• **EXCERPT TO READ**
::::::::

Last Daughter of Deposed Tunisian Bey Dies at 92 in Morocco

Taj El Molk Lilia Housseini, the last daughter of Lamine Bey, the Bey of Tunis, who was deposed in 1957, died on Friday, February 19 in Casablanca. She was 92 years old.
The family’s life took a turn in 1957, the year in which the Bey of Tunis had been deposed and placed under house arrest in an abandoned old house without water or electricity. In 1962, Princess Lilia Bey and her husband, Dr. Mohamed Chelly, left Tunisia for Morocco. Shortly after, their six children had joined them. Later, the couple had three more children in Casablanca.
Taj El Molk Lilia Housseini is described as "a lady known and respected by all who knew her". According to the testimony of her offspring cited by Médias24, she raised her children with love for others, affection, simplicity, humility, never complaining, despite exile and financial problems. Four of them became doctors practicing in Morocco, just like their father.

::::::::

• **WORK ITEM**
Return, word for word, the part of the Lamine Bey daughter obituary that opens with the words containing "Last Daughter of Deposed" and closes with "92 years old.".

• **INFORMATION SUPPLIED**
::::::::

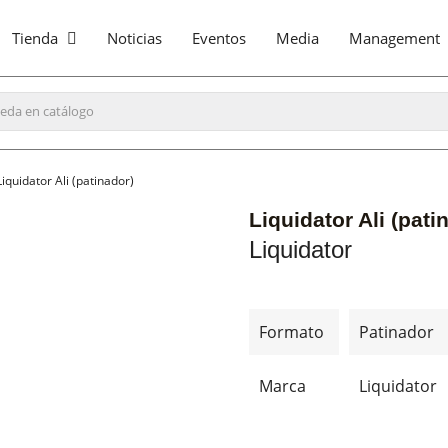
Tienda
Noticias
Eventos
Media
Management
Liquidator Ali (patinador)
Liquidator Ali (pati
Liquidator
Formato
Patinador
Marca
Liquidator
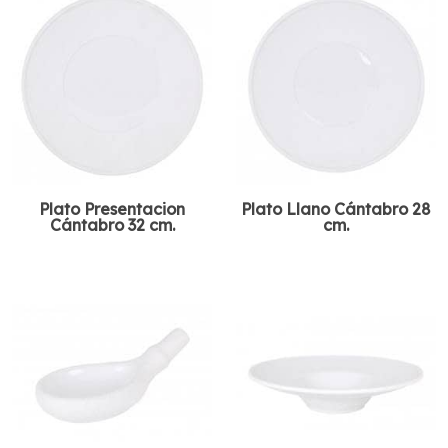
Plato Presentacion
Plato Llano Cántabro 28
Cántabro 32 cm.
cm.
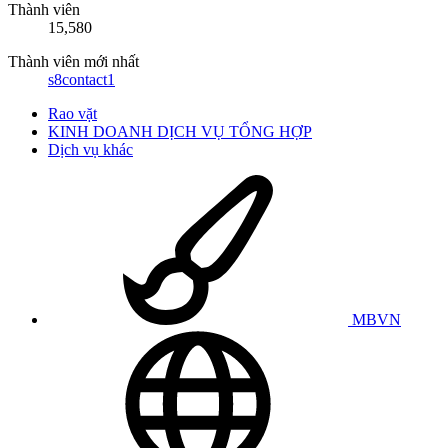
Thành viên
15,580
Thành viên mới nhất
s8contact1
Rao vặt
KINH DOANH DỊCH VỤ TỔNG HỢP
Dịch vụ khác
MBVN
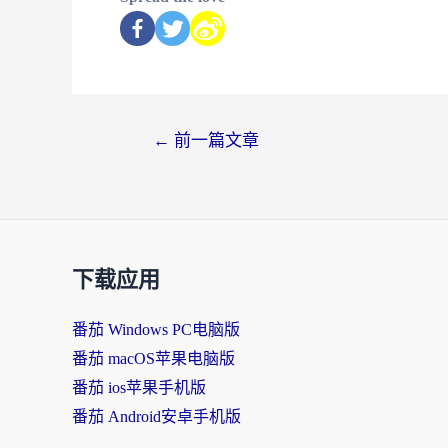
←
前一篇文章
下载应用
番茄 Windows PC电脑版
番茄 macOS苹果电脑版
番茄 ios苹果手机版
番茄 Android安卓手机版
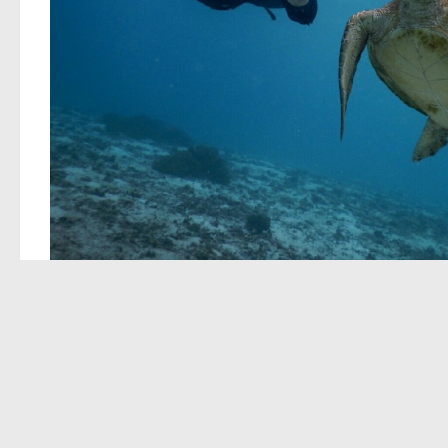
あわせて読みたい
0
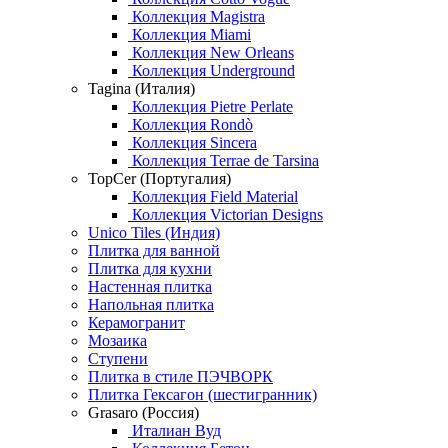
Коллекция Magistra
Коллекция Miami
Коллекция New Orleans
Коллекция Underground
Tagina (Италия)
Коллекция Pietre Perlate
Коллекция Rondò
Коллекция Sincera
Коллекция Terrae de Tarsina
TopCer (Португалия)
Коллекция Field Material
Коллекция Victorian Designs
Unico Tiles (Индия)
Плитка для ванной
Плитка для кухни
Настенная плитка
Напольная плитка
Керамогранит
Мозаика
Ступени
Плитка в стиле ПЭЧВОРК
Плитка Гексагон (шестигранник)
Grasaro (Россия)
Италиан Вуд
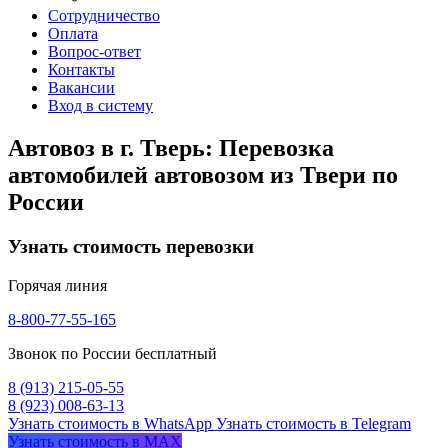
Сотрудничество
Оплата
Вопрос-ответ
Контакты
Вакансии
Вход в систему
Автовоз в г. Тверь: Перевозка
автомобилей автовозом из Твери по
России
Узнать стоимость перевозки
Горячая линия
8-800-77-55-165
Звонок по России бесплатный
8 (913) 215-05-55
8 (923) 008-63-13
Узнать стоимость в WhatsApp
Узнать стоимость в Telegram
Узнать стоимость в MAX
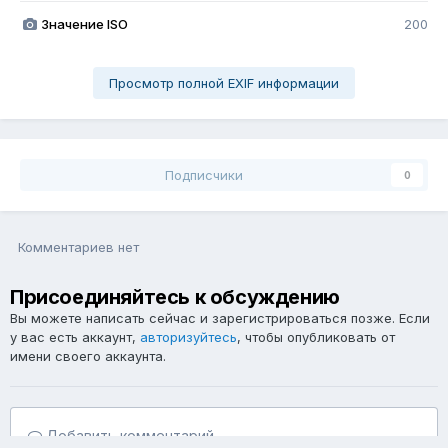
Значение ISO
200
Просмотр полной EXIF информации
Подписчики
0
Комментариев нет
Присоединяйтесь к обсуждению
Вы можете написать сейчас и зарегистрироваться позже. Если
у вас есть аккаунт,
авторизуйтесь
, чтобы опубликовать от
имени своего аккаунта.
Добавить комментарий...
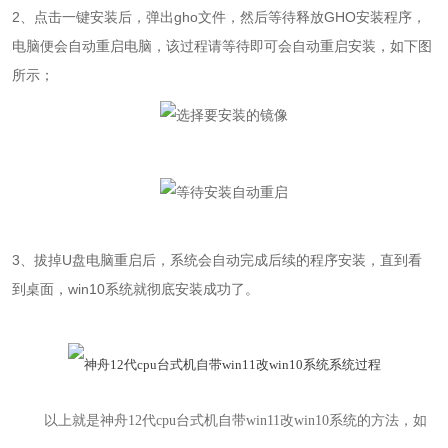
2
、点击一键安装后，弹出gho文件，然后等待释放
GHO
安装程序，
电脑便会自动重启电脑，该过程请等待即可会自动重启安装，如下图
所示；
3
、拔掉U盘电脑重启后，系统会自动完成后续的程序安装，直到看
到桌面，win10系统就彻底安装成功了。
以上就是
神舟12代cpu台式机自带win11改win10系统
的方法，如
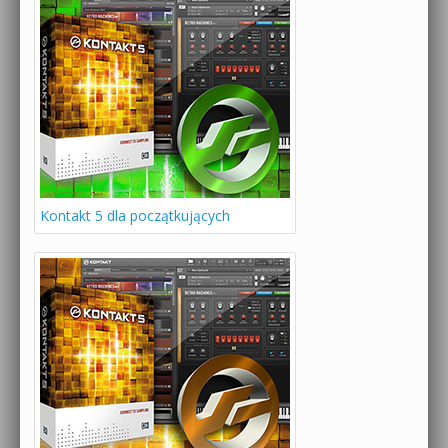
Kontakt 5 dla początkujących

::::::::

• **TASK OUTPUT**
Last Daughter of Deposed Tunisian Bey Dies at 92 in Morocco

Taj El Molk Lilia Housseini, the last daughter of Lamine Bey, the Bey of Tunis, who was deposed in 1957, died on Friday, February 19 in Casablanca. She was 92 years old.